Friday design wars
It's a Friday, which must mean it's time to argue about architecture. Here's some recent items from the internets that highlight the ongoing battles in design thinking and theory:
First, David Brussat worries about design direction within the CNU and lashes out at the creeping desire to accept contemporary architecture in New Urbanism:
The New Urbanism is really the old urbanism guided by principles of human scale, residential density, proximity and walkability. Before World War II, cities, towns and villages got built and grew over time with few rules. Builders used forms and practices that had worked well throughout the history of human habitat.
That has changed, of course. Civic evolution was interrupted after the war by an ideological revolution. Tradition was dethroned by modern planning and design, based upon the dubious machine-age idea that honest design looks utilitarian and that beauty is expendable.
So by now, what is new in cities and towns is believed by most people to be worse than what it replaced. An entire movement, historic preservation, arose to defend old places against modern architecture.
New Urbanists be warned: The modernists are on the march. They have purged preservation of its founding fear that traditional neighborhoods are under assault. They have staged administrative coups at about half of the few remaining architecture departments that feature a classical curriculum (the University of Portugal at Viseu, the University of Oregon, the Prince’s Foundation, in London). Yes, there are only three or four architecture programs with a classical curriculum left in the world.
Modernism is like a virus that uses subtle techniques to infect its host and achieve brutal results. Modernism does not want to befriend tradition. New Urbanism has long had the virus in its blood. Now, in Buffalo, it has broken out in a rash. Watch out! Not pretty!
Speaking of tradition, the Frick Collection shows that you can in fact expand a museum with classical architecture. Yes, despite the howls of many architecture theorists, it is possible to build a new building that looks like the old:
Frick officials said the new design, by Davis Brody Bond, the architecture firm behind the interior of the new National September 11 Memorial Museum, was intended to be sensitive to the integrity of one of New York’s beloved historic buildings. It would retain the Beaux-Arts vernacular of the original home and use the same Indiana limestone.
Officials at the Frick are taking a decidedly different approach from those at the Morgan Library & Museum, which is housed in another Beaux-Arts building, but whose new wing, completed in 2006, features a contemporary design of steel and glass.

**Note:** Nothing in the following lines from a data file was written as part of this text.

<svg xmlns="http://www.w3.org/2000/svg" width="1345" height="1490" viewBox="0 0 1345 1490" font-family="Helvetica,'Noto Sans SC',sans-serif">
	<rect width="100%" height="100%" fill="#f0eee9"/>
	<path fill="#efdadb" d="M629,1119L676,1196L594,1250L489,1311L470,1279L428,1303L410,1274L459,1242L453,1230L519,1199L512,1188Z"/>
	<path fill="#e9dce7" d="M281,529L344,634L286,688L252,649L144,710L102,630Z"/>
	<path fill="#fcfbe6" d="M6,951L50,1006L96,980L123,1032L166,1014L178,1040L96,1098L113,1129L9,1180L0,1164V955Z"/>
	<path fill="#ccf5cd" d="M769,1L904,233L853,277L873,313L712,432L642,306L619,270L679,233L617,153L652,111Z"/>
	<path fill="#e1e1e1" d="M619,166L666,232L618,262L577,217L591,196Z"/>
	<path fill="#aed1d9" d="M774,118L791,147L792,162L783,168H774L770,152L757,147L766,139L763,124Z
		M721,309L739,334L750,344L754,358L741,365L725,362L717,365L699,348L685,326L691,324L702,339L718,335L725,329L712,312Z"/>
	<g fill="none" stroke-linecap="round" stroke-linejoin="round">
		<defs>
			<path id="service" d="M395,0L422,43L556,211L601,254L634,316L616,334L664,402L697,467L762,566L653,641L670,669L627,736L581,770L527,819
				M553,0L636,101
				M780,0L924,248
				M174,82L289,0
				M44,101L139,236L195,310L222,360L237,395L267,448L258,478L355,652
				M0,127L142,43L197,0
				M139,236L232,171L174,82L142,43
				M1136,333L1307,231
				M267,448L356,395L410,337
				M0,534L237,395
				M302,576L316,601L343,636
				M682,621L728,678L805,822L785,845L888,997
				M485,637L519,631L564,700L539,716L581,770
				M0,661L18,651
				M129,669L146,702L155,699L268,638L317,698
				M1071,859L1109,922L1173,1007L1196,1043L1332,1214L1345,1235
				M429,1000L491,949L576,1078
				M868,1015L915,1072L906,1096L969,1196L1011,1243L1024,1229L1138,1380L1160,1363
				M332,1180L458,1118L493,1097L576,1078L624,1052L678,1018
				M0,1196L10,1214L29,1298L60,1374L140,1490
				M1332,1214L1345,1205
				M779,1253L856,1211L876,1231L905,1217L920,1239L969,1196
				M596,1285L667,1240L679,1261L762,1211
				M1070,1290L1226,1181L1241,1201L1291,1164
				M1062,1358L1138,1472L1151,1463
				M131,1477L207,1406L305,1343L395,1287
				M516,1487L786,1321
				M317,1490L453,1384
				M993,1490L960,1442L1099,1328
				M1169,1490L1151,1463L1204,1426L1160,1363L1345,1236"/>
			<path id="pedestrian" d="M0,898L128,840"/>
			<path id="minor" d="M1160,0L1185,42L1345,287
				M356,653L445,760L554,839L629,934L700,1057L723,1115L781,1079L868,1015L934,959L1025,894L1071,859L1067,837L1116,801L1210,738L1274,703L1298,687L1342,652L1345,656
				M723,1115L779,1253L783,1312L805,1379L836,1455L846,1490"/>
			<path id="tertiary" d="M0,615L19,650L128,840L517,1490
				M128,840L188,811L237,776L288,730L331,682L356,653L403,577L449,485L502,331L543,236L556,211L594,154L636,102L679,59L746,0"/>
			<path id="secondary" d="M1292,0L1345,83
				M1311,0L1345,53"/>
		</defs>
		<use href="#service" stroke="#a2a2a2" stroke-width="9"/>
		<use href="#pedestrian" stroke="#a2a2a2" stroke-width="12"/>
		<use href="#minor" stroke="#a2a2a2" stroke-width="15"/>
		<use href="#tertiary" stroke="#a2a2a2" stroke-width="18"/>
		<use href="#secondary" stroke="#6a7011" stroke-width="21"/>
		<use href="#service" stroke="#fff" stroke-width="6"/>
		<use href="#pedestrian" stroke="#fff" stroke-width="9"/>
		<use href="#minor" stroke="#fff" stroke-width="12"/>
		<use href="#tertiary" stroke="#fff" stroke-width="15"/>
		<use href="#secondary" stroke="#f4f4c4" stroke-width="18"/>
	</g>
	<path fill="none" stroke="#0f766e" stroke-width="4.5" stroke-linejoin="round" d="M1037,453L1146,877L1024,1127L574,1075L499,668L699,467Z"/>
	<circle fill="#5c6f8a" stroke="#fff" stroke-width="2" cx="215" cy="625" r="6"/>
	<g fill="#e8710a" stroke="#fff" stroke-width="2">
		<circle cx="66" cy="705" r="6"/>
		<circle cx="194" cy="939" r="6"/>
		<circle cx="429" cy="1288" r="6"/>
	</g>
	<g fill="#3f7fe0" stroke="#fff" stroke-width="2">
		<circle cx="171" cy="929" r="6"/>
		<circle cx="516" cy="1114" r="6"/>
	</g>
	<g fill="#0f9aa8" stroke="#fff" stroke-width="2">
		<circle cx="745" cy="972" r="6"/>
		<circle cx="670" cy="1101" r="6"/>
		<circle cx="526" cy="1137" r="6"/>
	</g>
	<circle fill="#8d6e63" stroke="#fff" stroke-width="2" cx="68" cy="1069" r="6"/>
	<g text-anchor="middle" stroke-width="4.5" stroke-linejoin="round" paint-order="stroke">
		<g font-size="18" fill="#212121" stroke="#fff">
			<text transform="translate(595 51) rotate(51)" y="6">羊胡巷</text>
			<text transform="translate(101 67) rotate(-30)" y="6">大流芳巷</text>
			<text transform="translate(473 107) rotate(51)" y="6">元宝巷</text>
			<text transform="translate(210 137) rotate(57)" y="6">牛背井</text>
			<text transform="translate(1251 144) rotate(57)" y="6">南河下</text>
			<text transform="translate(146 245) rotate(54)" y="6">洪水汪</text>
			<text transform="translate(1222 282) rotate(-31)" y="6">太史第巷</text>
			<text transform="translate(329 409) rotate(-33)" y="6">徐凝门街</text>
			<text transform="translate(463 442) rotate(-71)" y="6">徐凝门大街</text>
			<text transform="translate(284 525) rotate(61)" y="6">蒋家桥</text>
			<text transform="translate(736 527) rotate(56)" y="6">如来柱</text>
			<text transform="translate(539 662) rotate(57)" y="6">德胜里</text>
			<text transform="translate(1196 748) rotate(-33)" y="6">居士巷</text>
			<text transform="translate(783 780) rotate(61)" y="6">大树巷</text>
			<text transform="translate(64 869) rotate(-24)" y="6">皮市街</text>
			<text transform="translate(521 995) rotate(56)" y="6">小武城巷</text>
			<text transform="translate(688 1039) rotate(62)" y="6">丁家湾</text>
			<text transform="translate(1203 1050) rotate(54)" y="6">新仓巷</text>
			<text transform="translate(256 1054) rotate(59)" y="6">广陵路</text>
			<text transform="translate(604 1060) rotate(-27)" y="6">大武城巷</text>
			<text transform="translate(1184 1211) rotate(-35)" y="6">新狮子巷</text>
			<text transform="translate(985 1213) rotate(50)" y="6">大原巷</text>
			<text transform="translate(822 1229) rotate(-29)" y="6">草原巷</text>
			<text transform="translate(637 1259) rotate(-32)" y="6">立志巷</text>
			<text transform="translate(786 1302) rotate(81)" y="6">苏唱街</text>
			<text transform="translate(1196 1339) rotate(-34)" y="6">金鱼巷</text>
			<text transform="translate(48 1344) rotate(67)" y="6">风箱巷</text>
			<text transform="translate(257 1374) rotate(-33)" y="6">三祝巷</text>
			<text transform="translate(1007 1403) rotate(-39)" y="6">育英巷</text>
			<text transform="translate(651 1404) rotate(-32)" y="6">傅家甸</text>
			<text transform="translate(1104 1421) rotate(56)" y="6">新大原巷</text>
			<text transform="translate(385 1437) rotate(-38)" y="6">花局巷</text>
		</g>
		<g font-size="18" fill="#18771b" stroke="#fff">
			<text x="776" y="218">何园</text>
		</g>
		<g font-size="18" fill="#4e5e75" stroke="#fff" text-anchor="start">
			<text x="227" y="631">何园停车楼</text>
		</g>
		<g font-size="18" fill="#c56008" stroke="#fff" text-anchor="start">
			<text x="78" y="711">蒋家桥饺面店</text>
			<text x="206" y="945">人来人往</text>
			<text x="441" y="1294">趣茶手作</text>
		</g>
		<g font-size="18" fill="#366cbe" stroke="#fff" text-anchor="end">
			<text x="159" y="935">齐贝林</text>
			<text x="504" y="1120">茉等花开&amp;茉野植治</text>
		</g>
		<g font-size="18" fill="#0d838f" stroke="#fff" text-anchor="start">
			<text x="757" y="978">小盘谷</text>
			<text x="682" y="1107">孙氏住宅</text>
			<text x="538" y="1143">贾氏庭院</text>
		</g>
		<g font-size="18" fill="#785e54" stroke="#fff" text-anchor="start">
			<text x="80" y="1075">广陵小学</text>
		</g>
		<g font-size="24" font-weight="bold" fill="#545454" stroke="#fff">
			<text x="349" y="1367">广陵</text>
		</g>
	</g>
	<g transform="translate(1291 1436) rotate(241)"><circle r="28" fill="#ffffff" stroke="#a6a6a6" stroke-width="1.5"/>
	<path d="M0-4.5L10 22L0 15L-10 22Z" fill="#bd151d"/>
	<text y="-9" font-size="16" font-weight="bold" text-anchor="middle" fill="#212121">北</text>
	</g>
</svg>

In the "how to do it" world, architect Donald Powers writes in Builder magazine about alternatives to the pervasive "pork chop" eave. Thank God that talented architects like Powers are writing for Builder mag:
The pork chop evolved from generations of builders trying to imitate homes with classical entablature and traditional eave construction. But because so much common knowledge about traditional form has been lost over the years, so, too, has the ability of consumers and professionals to discern what looks genuine and what doesn’t.
Pork chop eaves happened because they were efficient and simple. They didn’t stray too far from a traditional solution. A logical builder will say, “It saves work—what’s the problem?” The problem is it looks terrible.
And finally, just for old time's sake, here's a tired old argument straight out of the Bauhaus about architectural design:
If the “Vintage Collection” merely made reference to older building styles but were clearly new builds, it would be a different thing. But there is a huge difference between making reference to an older style versus actually just plain copying an older style. The latter is lazy and opportunistic. Instead of moving architecture forward, it slows and even reverses the creative momentum of the discipline by recreating styles, forms and details that made sense decades ago, but have nothing to do with our current times. Architecture is supposed to be a reflection of what is happening in the world today, the current technology and the current ethos of our culture. When buildings become nothing but bad copies of buildings past, it sullies the entire creative process of designing buildings.
The theme that happens in every architectural critique like this is the zeitgeist. I previously wrote about that fallacy here, and suggested an alternative mindset. Just to remind architects that are so eager to dismiss "vintage" styles - those old styles aren't popular just because of nostalgia. They're popular because they engage us as human beings. You get the feeling that there actually, you know, might be humans involved somewhere and not machines or industry.